Xavier Sabata rayonne en Rinaldo au Théâtre des Champs-Élysées
Proposé en version concert au Théâtre des Champs-Élysées, Rinaldo de Haendel est ici dépouillé de toute machinerie composant son extravagante et fastueuse mise en scène initiale (avec des oiseaux vivants dans les jardins d’Armide) puis ses variations modernes (fantasmagoriques à Nantes et à Compiègne cette saison). Les voix portent ainsi seules l’édifice de cet ouvrage à la partition redoutable pour chaque interprète. Le rôle-titre revient à Xavier Sabata, héros croisé dévoué pour sa fiancée Almirena (Sandrine Piau) soutenu par Goffredo et son frère Eustazio (Jason Bridges) contre Argante (Christopher Lowrey), Roi de Jérusalem, et contre la magicienne et Reine de Damas Armida (Ève-Maud Hubeaux). À leurs côtés, Tomislav Lavoie endosse le rôle du Mage, Santiago Garzon-Arredondo celui d’Araldo alors qu’Anastasia Terranova prête sa voix aux envoûtantes sirènes. L’ensemble est de haut vol, les solistes transcendant les difficultés techniques de l’ouvrage pour proposer une interprétation marquante soutenue par un Orchestre de Chambre de Bâle plein de fraîcheur dirigé depuis le clavecin de Christophe Rousset.
Xavier Sabata est un Rinaldo flamboyant, habile dans l’expression des différents états d'âme du personnage, soutenu par un jeu d’acteur d’une belle intensité et par un appréciable détachement de la partition. Dans l’aria "Ogni indugio d'un amante", le contre-ténor ne fait qu’une bouchée des vocalises et des phrases rapides tout en conservant une heureuse conduite de la voix. Amant dévoué, le chanteur offre un "Cara Sposa" d’une grande expressivité, cherchant son aimée dans le public ("Dove sei ?") et décrochant en des phrases lentes très legati des notes soignées s’atténuant dans des mediums couverts et résignés. Au lamento répond la vaillance d'un "Il tricerbero umiliato" soutenu à l’unisson par l’effectif des cordes puis la fureur du "Venti, turbini, prestate" incarné en une voix tourbillonnante, ouvrant les mélismes sur des notes résolues.
À ses côtés, Jason Bridges porte Goffredo et Eustazio d’une voix de caractère au timbre d’airain seyant convenablement à ces deux personnages. Dans la rapide aria "Sulla ruota di fortuna", s’accrochant à son pupitre lors de longues et redoutables vocalises, l’interprète appuie son propos avec le corps, perdant légèrement en souplesse. Vaillant et fidèle soutien du héros ("Ti consola, geerman, Rinaldo, spera !"), il montre une diction agréable, en particulier dans les passages a tempo plus modérés ("Mio cor, che mi sai dir ?"). Christopher Lowrey offre un Argante à la voix claire et légère, embrassant les lignes les plus écrites avec aisance et élégance. Bien en place rythmiquement, il délivre les passages agités avec un beau grain de voix. Offrant de savoureux récitatifs où sa passion naissante envers Almirena se dévoile d’une voix épanchée ("Tu, del mio cor reina"), il retrouve finalement Armida en des lignes soyeuses ("Dunque mi sia concesso"). Pour lutter contre les sorts de cette dernière, le Mage, incarné par Tomislav Lavoie, est porté par une heureuse prestance scénique et par une voix ample et juste. Dans son unique aria "Andate o forti", il montre des médiums chantants et des vocalises aux notes légèrement appuyées.

# À faire
D'après le texte à lire, qui dirige l'Orchestre de Chambre de Bâle, et depuis quel instrument ?

# Données sources

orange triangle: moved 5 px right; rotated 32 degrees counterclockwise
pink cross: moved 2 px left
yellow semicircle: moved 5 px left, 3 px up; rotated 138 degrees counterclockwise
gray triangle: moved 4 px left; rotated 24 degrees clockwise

# Réponse
Christophe Rousset, depuis le clavecin.